→ Exercise details: Filter the entries below down to the lines that hold "font".

[Document layout detection data]
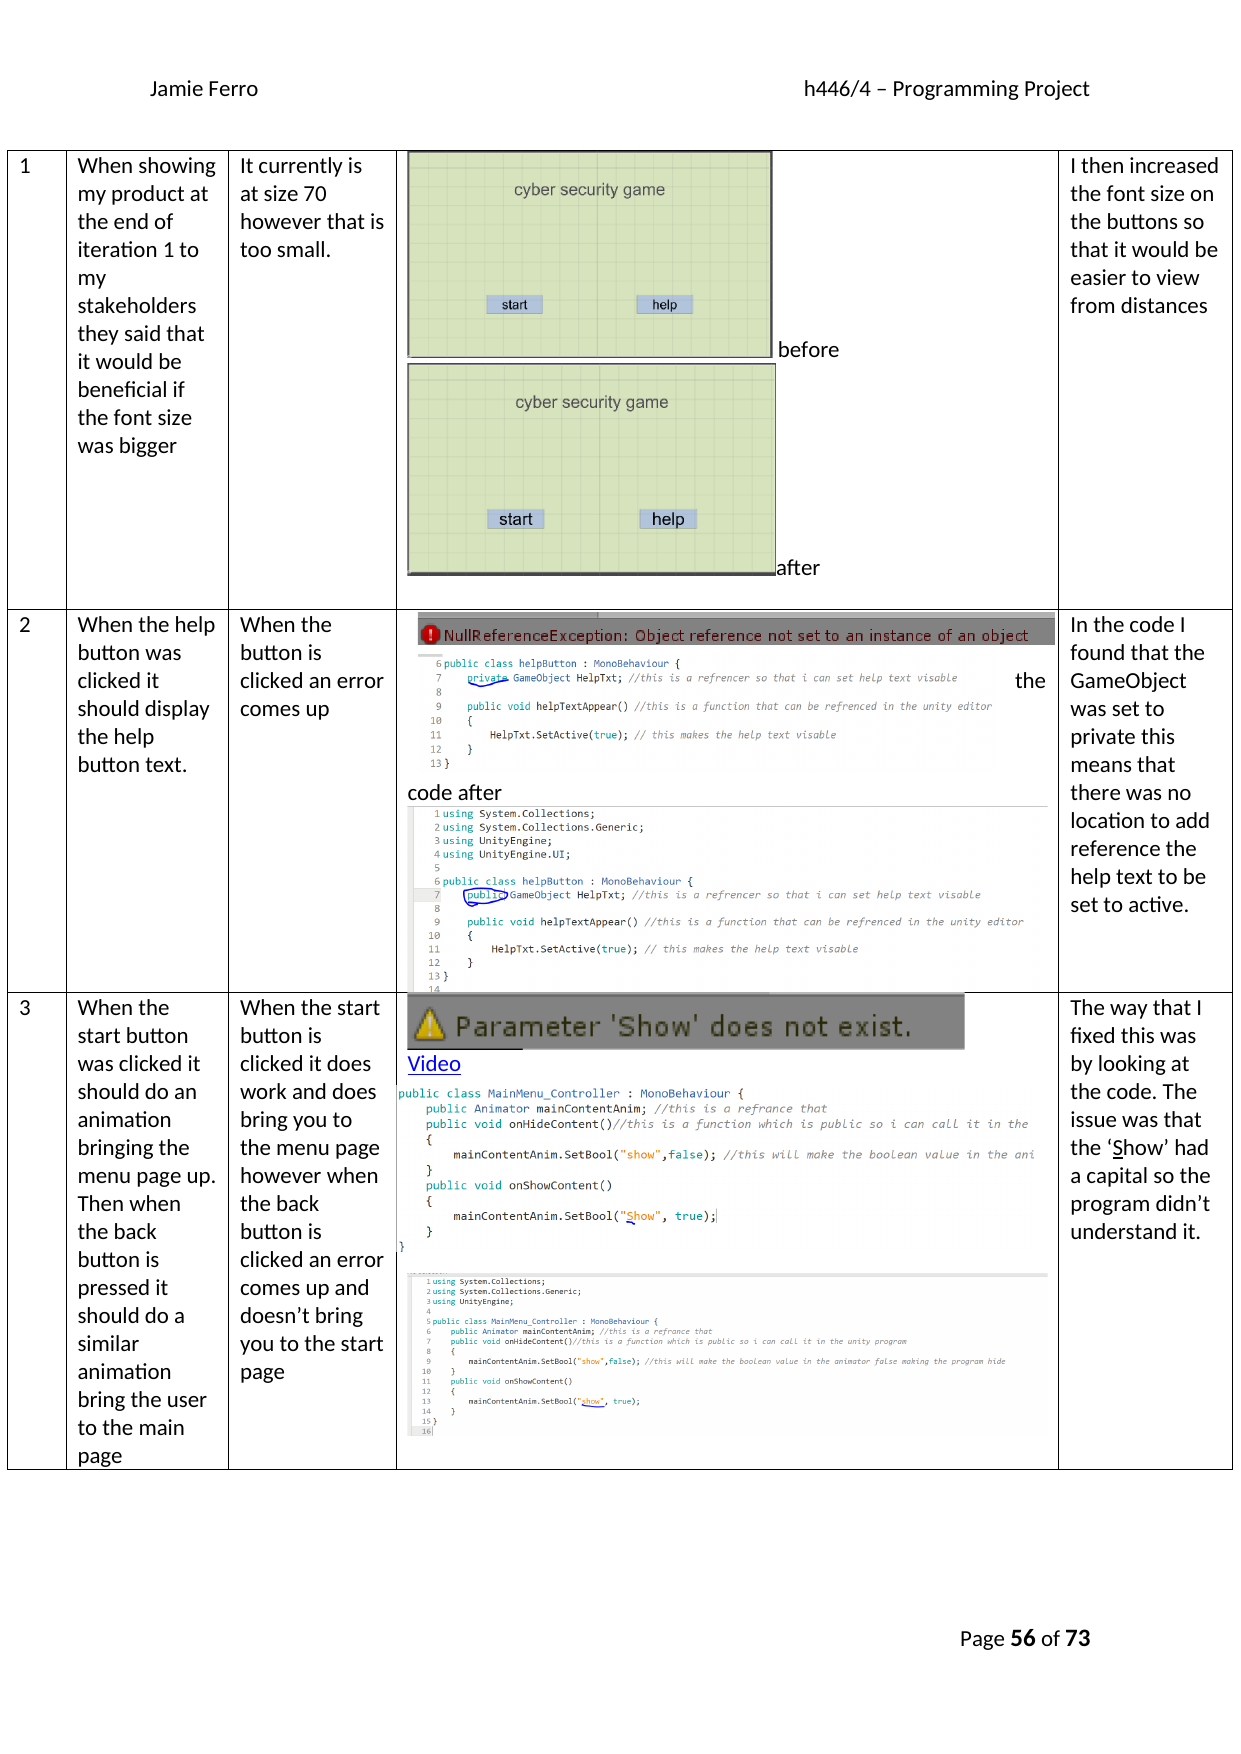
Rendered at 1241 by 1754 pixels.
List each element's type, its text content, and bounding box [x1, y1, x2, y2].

table_cell When the help button was clicked it should display the help button text. [67, 610, 228, 992]
picture [407, 1273, 1048, 1436]
table_cell Video [397, 993, 1058, 1469]
picture [418, 654, 996, 774]
table_cell 2 [8, 610, 66, 992]
picture [407, 151, 773, 358]
picture [417, 612, 1055, 645]
table_cell 1 [8, 151, 66, 609]
picture [407, 363, 776, 576]
picture [407, 806, 1048, 1050]
table_cell It currently is at size 70 however that is too small. [229, 151, 396, 609]
table_cell the code after [397, 610, 1058, 992]
table_cell When showing my product at the end of iteration 1 to my stakeholders they said that it would be beneficial if the font size was bigger [67, 151, 228, 609]
picture [396, 1085, 1034, 1252]
table_cell beforeafter [397, 151, 1058, 609]
table_cell When the button is clicked an error comes up [229, 610, 396, 992]
table_cell The way that I fixed this was by looking at the code. The issue was that the ‘Show’ had a capital so the program didn’t understand it. [1059, 993, 1232, 1469]
table_cell When the start button was clicked it should do an animation bringing the menu page up. Then when the back button is pressed it should do a similar animation bring the user to the main page [67, 993, 228, 1469]
table_cell In the code I found that the GameObject was set to private this means that there was no location to add reference the help text to be set to active. [1059, 610, 1232, 992]
table_cell I then increased the font size on the buttons so that it would be easier to view from distances [1059, 151, 1232, 609]
table_cell 3 [8, 993, 66, 1469]
table_cell When the start button is clicked it does work and does bring you to the menu page however when the back button is clicked an error comes up and doesn’t bring you to the start page [229, 993, 396, 1469]
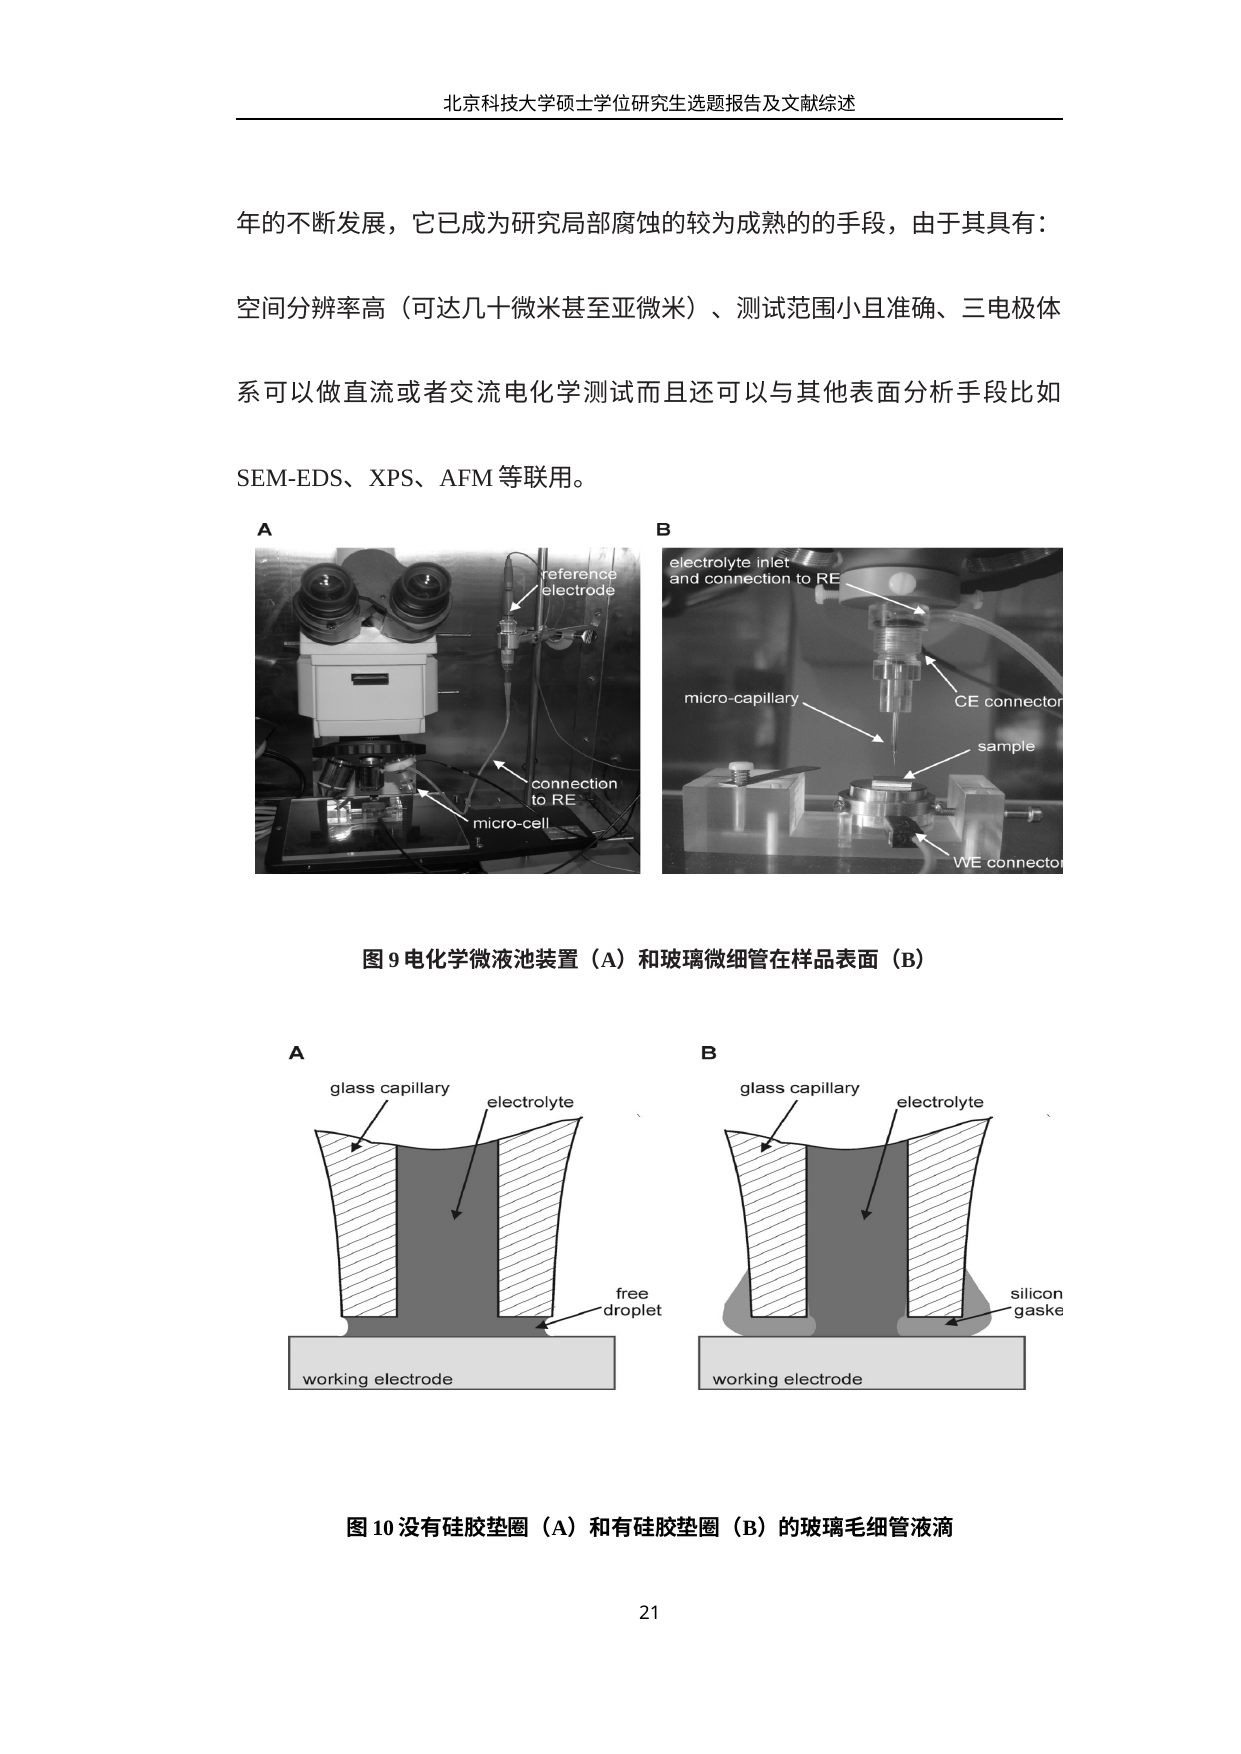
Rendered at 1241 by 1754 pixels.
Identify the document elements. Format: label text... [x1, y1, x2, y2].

text 图9电化学微液池装置（A）和玻璃微细管在样品表面（B） [236, 883, 1063, 974]
text 依靠表面张力形成的自由液滴可以悬挂在样品表面上方10μm，而包有硅胶垫圈的毛细管，电解质溶液就被限制在硅胶垫圈里，这样既可以精确定位，而且电解质溶液也不会发生泄露。微区技术曾被用来研究双相不锈钢的不同相（铁素体和奥氏体）之间的性能差异等，通过电化学微液池技术近些年的不断发展，它已成为研究局部腐蚀的较为成熟的的手段，由于其具有：空间分辨率高（可达几十微米甚至亚微米）、测试范围小且准确、三电极体系可以做直流或者交流电化学测试而且还可以与其他表面分析手段比如SEM-EDS、XPS、AFM等联用。 [236, 189, 1063, 508]
picture [236, 522, 1063, 883]
text 图10没有硅胶垫圈（A）和有硅胶垫圈（B）的玻璃毛细管液滴 [236, 1400, 1063, 1542]
picture [236, 1038, 1063, 1400]
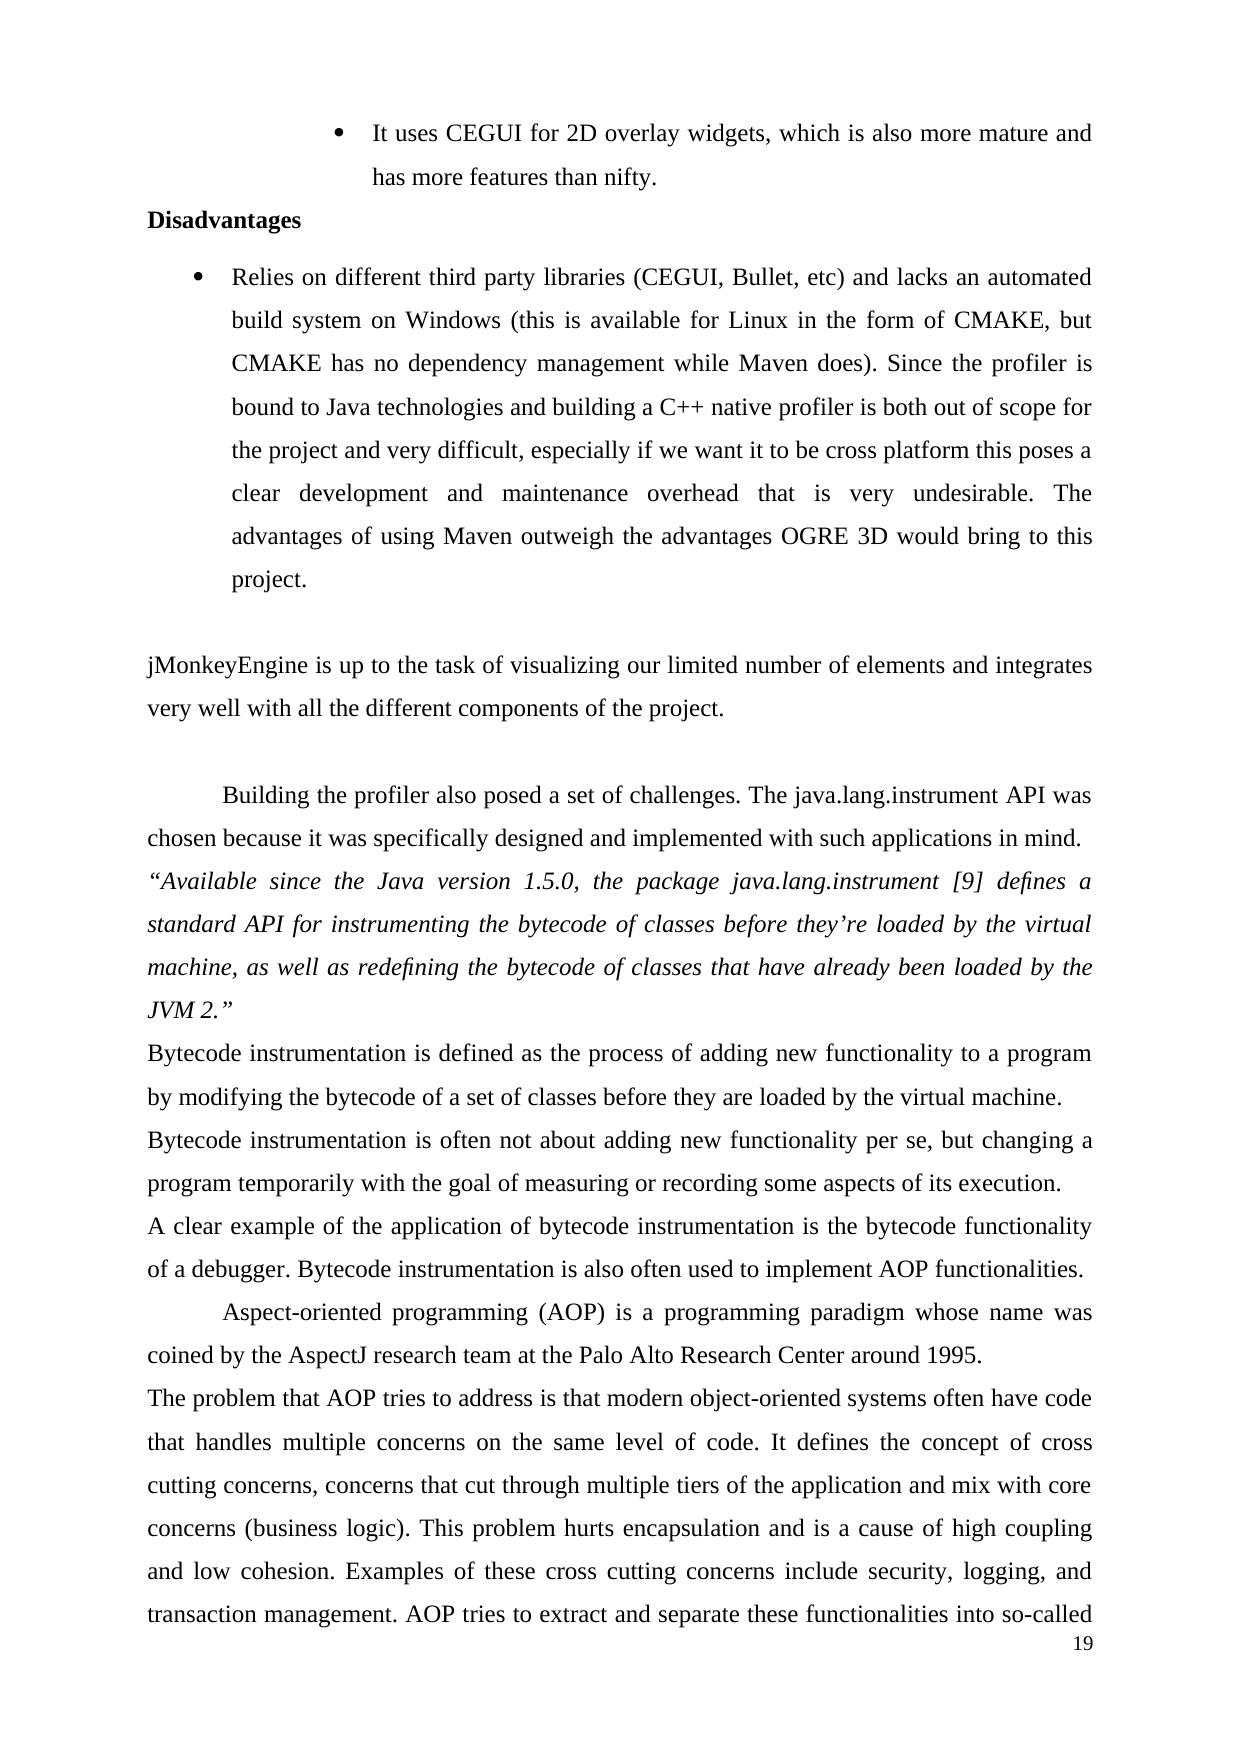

→ The completed task:
table_cell When showing my product at the end of iteration 1 to my stakeholders they said that it would be beneficial if the font size was bigger [67, 151, 228, 609]
table_cell I then increased the font size on the buttons so that it would be easier to view from distances [1059, 151, 1232, 609]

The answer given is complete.